Eli Lilly and Company v. Canada (ICSID Case No. UNCT/14/2), Claimant's Observations on Outstanding Issues for the First Procedural Hearing (May 2, 2014)
I. Introduction
1. Claimant Eli Lilly and Company (“Lilly”), on its own behalf and on behalf of its enterprise Eli Lilly Canada Inc. (“Lilly Canada”) submits the following observations regarding outstanding procedural and confidentiality issues in advance of the first meeting of the Parties.
2. As set forth in its Notice of Arbitration, Lilly is a U.S. pharmaceutical company based in Indianapolis, Indiana that relies on intellectual property protection as the cornerstone of its business model.

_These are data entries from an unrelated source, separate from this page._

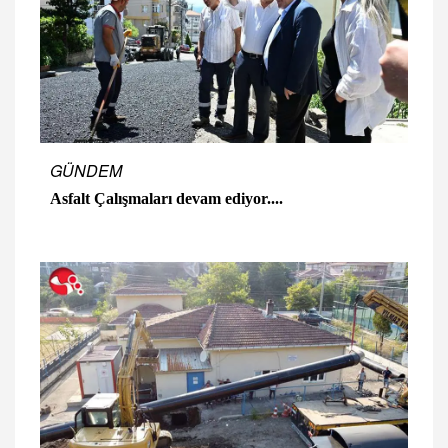
GÜNDEM
Asfalt Çalışmaları devam ediyor....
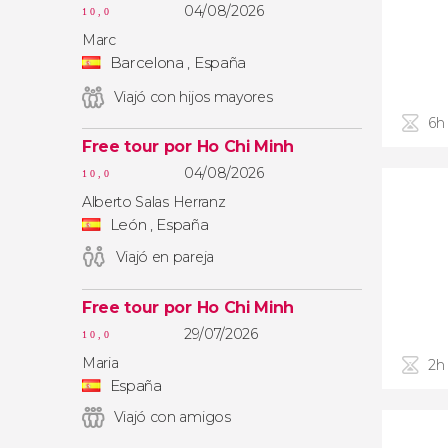
04/08/2026
10,0
Marc
Barcelona , España
Viajó con hijos mayores
6h
Free tour por Ho Chi Minh
04/08/2026
10,0
Alberto Salas Herranz
León , España
Viajó en pareja
Free tour por Ho Chi Minh
29/07/2026
10,0
Maria
2h
España
Viajó con amigos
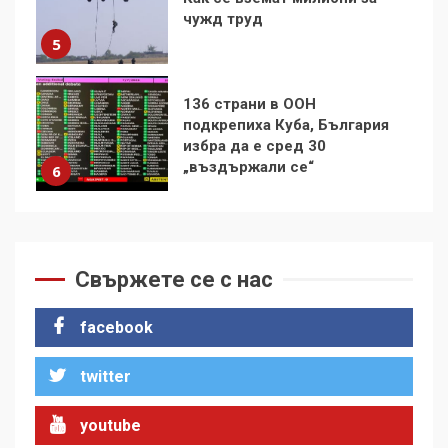
избра да е сред 30
„въздържали се“
6
Удължаването на „Чат
контрола“ в ЕС е обида за
демокрацията
7
За 100-годишнината на
Фидел Кастро – изкачване
на Черни връх по неговите
Свържете се с нас
стъпки от 1972 г.
1
facebook
twitter
Цената на войната
2
youtube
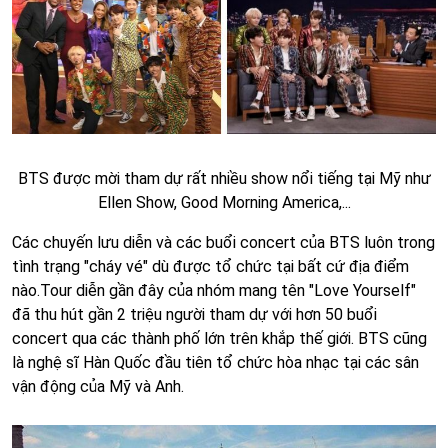
BTS được mời tham dự rất nhiều show nổi tiếng tại Mỹ như
Ellen Show, Good Morning America,...
Các chuyến lưu diễn và các buổi concert của BTS luôn trong
tình trạng "cháy vé" dù được tổ chức tại bất cứ địa điểm
nào.Tour diễn gần đây của nhóm mang tên "Love Yourself"
đã thu hút gần 2 triệu người tham dự với hơn 50 buổi
concert qua các thành phố lớn trên khắp thế giới. BTS cũng
là nghệ sĩ Hàn Quốc đầu tiên tổ chức hòa nhạc tại các sân
vận động của Mỹ và Anh.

Patent protection, quite simply, allows Lilly to bring innovative medicines to market.1 The market exclusivity that accompanies a patent provides critical economic incentives to invest in new medicines.
3. This case concerns the Canadian patents for two such innovative medicines, Strattera and Zyprexa.2 Strattera treats attention-deficit hyperactivity disorder (“ADHD”), and Zyprexa treats schizophrenia and related psychotic disorders.3 Both medicines have been approved by Health Canada as safe and effective, and they are used by hundreds of thousands of patients in Canada.4 In the case of Strattera, the patent application was filed on 4 January 1996.5 Health Canada approved the product for use in Canada in 2004,6 and the patent expiry date would have been 4 January 2016.7 In the case of Zyprexa, the patent application was filed on 24 April 1991.8 Health Canada approved the product for use in Canada in 1996, and the patent expiry date would have been 24 April 2011.9 Canada’s application of the “promise utility doctrine” to these patents in September 2010 and November 2011, respectively, revoked these patents ab initio.10
4. The Canadian judiciary revoked the Strattera and Zyprexa patents through a unique promise utility doctrine that Lilly submits is inconsistent with Canada’s treaty obligations to protect patent rights and has resulted in the unlawful expropriation of Lilly’s investments and a breach of fair and equitable treatment under Chapter 11 of NAFTA.11 Once Lilly lost patent protection through the judiciary’s application of the promise utility doctrine to its investments, Lilly was deprived of its ability to prevent competitors from entering the market and selling copies of the very same medicines that had been deemed to lack utility by the courts, and of its ability to enforce its patent rights against infringers.